:: Extracted material ::

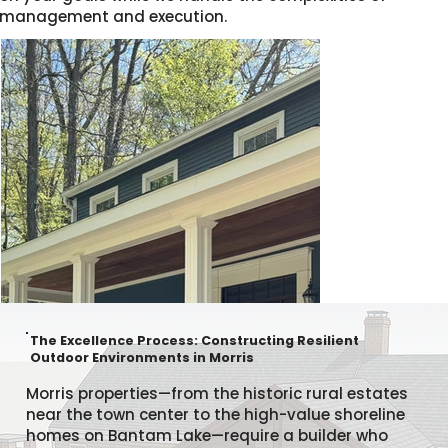
management and execution.
The Excellence Process: Constructing Resilient
Outdoor Environments in Morris
Morris properties—from the historic rural estates
near the town center to the high-value shoreline
homes on Bantam Lake—require a builder who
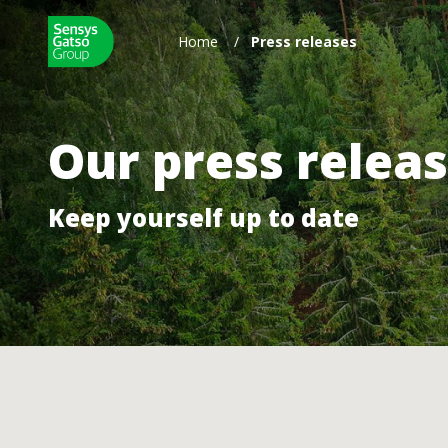
Home
/
Press releases
Our press relea
Keep yourself up to date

:::

Task to carry out: Copy all lines from the entries that contain the word "Morris".

Task answer:
Outdoor Environments in Morris
Morris properties—from the historic rural estates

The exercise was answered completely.